Using the entries that follow, state how many lines contain the word "middle". The response is that number and nothing more.

**Stored data**
━━━━━━━━━━━━━━━━━━━━
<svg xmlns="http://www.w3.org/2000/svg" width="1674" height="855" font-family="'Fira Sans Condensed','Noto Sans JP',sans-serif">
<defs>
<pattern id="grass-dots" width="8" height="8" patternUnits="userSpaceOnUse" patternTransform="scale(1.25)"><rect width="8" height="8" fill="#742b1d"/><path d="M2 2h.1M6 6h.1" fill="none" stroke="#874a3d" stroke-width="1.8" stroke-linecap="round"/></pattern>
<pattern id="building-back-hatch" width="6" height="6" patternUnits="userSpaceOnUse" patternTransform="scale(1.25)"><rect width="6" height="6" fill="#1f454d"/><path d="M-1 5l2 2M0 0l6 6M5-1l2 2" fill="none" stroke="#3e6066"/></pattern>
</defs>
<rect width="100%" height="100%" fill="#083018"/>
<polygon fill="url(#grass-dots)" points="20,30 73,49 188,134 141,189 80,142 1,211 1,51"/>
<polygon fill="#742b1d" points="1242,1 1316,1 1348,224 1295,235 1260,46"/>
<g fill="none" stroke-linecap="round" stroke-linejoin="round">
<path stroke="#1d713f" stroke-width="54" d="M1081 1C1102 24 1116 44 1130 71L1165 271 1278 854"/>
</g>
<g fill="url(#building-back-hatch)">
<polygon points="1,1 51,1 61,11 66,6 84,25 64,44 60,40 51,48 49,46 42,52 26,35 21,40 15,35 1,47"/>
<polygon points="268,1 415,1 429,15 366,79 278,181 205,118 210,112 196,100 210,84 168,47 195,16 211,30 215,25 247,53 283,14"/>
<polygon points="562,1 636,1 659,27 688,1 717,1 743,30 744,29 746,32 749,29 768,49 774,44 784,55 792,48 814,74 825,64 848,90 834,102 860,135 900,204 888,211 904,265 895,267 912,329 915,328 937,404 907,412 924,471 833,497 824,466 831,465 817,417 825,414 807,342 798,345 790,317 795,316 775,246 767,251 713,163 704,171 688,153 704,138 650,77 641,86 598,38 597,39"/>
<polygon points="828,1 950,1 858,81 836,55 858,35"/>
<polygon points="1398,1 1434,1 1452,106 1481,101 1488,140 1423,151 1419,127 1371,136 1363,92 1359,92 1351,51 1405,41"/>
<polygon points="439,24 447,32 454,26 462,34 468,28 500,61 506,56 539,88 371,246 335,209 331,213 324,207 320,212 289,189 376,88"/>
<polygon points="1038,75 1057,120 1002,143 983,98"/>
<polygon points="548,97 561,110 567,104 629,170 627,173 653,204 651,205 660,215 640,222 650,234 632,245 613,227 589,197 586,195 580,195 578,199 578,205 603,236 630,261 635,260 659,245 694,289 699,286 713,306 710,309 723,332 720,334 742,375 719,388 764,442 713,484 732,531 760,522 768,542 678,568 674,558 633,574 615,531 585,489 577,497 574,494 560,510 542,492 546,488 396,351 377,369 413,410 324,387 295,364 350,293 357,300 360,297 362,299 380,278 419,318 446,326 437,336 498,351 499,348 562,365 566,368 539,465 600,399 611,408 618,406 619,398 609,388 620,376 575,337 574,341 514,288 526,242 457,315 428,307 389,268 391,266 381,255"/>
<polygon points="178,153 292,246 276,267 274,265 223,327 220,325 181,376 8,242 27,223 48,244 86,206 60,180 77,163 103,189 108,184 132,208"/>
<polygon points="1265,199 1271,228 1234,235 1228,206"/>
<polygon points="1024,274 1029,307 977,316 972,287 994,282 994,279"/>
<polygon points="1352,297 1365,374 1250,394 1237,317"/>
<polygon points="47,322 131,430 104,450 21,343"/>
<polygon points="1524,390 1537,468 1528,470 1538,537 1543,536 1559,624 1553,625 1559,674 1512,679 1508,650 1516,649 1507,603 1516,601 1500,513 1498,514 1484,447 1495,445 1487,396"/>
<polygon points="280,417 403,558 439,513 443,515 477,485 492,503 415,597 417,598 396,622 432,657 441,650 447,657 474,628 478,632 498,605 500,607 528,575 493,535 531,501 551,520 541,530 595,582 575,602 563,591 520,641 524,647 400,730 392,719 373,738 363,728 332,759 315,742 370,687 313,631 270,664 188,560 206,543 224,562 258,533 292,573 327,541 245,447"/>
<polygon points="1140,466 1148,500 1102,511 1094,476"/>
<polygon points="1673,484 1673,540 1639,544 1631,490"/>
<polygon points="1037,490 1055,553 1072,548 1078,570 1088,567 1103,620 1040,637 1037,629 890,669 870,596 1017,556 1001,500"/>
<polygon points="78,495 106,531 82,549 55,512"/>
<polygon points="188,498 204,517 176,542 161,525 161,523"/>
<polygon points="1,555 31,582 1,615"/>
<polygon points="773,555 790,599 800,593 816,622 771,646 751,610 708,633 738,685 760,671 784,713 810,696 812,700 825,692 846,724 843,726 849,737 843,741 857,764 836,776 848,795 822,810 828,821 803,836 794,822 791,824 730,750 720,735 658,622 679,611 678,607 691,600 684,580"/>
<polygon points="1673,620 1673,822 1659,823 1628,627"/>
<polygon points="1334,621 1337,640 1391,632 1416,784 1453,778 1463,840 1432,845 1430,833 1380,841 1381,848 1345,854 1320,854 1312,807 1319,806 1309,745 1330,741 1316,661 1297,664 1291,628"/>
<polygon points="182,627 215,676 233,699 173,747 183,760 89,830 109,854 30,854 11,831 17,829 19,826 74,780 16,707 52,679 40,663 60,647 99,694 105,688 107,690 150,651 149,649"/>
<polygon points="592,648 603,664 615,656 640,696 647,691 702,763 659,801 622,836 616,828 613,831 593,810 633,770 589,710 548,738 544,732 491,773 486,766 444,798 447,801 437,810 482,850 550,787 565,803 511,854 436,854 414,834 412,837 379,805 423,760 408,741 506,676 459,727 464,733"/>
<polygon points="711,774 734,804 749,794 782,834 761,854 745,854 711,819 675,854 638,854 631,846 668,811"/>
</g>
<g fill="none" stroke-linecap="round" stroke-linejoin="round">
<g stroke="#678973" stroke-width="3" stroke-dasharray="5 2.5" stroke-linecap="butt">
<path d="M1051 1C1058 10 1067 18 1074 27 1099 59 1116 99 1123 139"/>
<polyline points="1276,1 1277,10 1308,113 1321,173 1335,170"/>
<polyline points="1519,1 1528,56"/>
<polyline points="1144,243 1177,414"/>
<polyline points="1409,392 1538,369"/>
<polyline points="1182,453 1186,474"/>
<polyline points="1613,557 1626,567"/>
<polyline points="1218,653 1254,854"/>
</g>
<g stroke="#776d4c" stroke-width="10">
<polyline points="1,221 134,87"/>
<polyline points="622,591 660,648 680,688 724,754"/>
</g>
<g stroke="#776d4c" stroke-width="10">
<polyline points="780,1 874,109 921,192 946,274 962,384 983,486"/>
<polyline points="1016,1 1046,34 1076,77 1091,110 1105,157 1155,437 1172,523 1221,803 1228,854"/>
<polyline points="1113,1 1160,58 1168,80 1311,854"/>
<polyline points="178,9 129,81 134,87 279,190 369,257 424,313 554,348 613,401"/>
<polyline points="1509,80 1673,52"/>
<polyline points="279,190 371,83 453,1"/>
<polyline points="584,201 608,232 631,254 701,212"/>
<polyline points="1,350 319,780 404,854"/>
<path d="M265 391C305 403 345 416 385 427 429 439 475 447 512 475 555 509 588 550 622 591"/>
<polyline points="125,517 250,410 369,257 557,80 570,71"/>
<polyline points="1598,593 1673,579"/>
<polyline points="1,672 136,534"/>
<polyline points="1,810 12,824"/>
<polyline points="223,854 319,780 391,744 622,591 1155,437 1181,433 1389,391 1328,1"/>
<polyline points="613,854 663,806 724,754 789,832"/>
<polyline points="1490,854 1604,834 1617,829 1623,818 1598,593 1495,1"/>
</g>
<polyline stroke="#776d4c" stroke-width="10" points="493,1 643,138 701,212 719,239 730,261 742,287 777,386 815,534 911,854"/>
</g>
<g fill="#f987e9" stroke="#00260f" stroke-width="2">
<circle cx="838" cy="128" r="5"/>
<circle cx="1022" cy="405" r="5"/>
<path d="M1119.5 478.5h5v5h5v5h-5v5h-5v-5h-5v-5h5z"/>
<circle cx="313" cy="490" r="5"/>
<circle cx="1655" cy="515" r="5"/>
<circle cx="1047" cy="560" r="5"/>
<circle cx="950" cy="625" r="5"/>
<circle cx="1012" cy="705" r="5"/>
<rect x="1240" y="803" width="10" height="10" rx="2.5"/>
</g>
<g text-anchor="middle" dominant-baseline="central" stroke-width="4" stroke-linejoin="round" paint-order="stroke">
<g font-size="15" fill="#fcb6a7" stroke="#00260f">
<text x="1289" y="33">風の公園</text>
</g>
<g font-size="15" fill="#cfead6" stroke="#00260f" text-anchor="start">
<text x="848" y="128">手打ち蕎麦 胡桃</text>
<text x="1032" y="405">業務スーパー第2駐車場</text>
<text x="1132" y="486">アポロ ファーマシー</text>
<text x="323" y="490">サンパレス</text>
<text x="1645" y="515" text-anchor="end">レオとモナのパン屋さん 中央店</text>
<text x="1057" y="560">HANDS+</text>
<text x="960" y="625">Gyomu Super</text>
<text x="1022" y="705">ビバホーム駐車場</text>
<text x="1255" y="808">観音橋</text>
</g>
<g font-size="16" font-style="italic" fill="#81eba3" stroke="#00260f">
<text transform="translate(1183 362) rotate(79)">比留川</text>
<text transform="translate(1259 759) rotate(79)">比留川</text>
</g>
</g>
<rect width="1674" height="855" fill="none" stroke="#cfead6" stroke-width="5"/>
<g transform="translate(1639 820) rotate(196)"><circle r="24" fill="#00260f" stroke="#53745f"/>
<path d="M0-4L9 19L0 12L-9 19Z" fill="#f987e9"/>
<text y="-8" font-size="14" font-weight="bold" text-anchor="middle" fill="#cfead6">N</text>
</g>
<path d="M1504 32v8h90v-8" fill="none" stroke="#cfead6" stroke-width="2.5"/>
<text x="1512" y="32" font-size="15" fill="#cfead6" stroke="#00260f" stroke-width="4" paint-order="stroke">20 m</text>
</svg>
━━━━━━━━━━━━━━━━━━━━
**THE ANSWER**
2